APRAXIE

Kommunikative Gesten
Apraxie des Werkzeug und Objektgebrauchs

 

Der Begriff Apraxie kennzeichnet Störungen der Handlungsplanung, bei denen Fehlhandlungen in bestimmten Domänen des Handelns mit normaler Geschicklichkeit anderen Domänen kontrastieren. Die ursächlichen Läsionen für die Apraxien sind vorwiegend in der linken Hirnhälfte lokalisiert und zumeist haben die Patienten mit Apraxie auch eine Aphasie.
Die von der Apraxie betroffenen Domänen des Handelns sind das Imitieren von Gesten, die Ausführung kommunikativer Gesten und der Gebrauch von Werkzeugen und Objekten. Während Schwierigkeiten beim Imitieren von Gesten im Alltag kaum auffallen, beeinträchtigen die Störungen kommunikativer Gesten und des Werkzeug- und Objektgebrauchs die Selbstständigkeit der betroffenen Patienten.

Kommunikative Gesten

Die in der kognitiv neurologischen Untersuchung zumeist für die Diagnose der Apraxie geprüften Gesten sind die Pantomimen des Objektgebrauchs. Dabei soll die Handbewegung des Gebrauchs von Gegenständen gezeigt werden ohne dass der Gegenstand selbst in die Hand genommen wird. Die Pantomime des Objektgebrauchs ist eine kommunikative Geste, denn die Handbewegung kann von anderen Personen verstanden werden und verweist auf Gegenstand und Gebrauch. Zum Beispiel wird eine Drehung der zum Spitzgriff geformten Hand als Darstellung des Aufsperrens eines Schlosses mit einem Schlüssel verstanden. Störungen der Pantomime des Objektgebrauchs sind ein Hinweis auf eine allgemeine Unfähigkeit, Gesten als Ersatz für Sprache kommunikativ zu verwenden. Diese Unfähigkeit wird alltagsrelevant, wenn die betroffenen Patienten zusätzlich zur Apraxie schwere Aphasien haben, denn sie beraubt sie einer Möglichkeit, den Mangel an sprachlichen Ausdruck zu kompensieren.

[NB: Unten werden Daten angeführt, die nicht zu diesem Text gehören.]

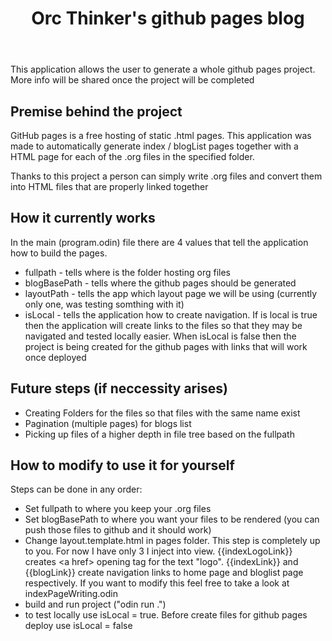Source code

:#+title: Orc Thinker's github pages blog
This application allows the user to generate a whole github pages project.
More info will be shared once the project will be completed

** Premise behind the project
GitHub pages is a free hosting of static .html pages. This application was made to automatically generate index / blogList pages together with a HTML page for each of the .org files in the specified folder.

Thanks to this project a person can simply write .org files and convert them into HTML files that are properly linked together

** How it currently works
In the main (program.odin) file there are 4 values that tell the application how to build the pages.
- fullpath - tells where is the folder hosting org files
- blogBasePath - tells where the github pages should be generated
- layoutPath - tells the app which layout page we will be using (currently only one, was testing somthing with it)
- isLocal - tells the application how to create navigation. If is local is true then the application will create links to the files so that they may be navigated and tested locally easier. When isLocal is false then the project is being created for the github pages with links that will work once deployed

** Future steps (if neccessity arises)
- Creating Folders for the files so that files with the same name exist
- Pagination (multiple pages) for blogs list
- Picking up files of a higher depth in file tree based on the fullpath

** How to modify to use it for yourself
Steps can be done in any order:
- Set fullpath to where you keep your .org files
- Set blogBasePath to where you want your files to be rendered (you can push those files to github and it should work)
- Change layout.template.html in pages folder. This step is completely up to you. For now I have only 3 I inject into view. {{indexLogoLink}} creates <a href> opening tag for the text "logo". {{indexLink}} and {{blogLink}} create navigation links to home page and bloglist page respectively. If you want to modify this feel free to take a look at indexPageWriting.odin
- build and run project ("odin run .")
- to test locally use isLocal = true. Before create files for github pages deploy use isLocal = false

Apraxie des Werkzeug und Objektgebrauchs

Schwierigkeiten und Fehlleistungen im Umgang mit alltäglichen Gegenständen sind ein Symptom von Schädigungen des linken Scheitellappens. Sie können durch Schlaganfälle oder durch degenerative Demenzen verursacht sein. Unter den degenerativen Demenzen sind sie vor allem für zwei Sonderformen, der posterioren kortikalen Atrophie und dem kortikobasalen Syndrom, charakteristisch.
Die betroffenen Patienten können nicht mehr mit alltäglichen Objekten umgehen. Sie halten den Schlüssel mit dem Griff statt dem Bart zum Schloss, ritzen Papier mit der geschlossenen Schere anstatt es zu schneiden oder versuchen, mit der Gabel Suppe zu schöpfen. Patienten mit Schlaganfällen gelingt es meist, die Fertigkeiten wieder zu erlernen, während der Verlauf bei degenerativen Demenzen in Richtung der Verschlechterung geht.
Anders als der Gebrauch einzelner vertrauter Objekte, der nur bei Patienten mit linkshirnigen Läsionen gestört ist, machen bei mehrschrittigen Handlungen mit mehreren Objekten, wie zum Beispiel dem Zubereiten von mehrteiligen Gerichten, auch Patienten mit rechtshirnigen Läsionen und mit degenerativen Demenzen Fehler.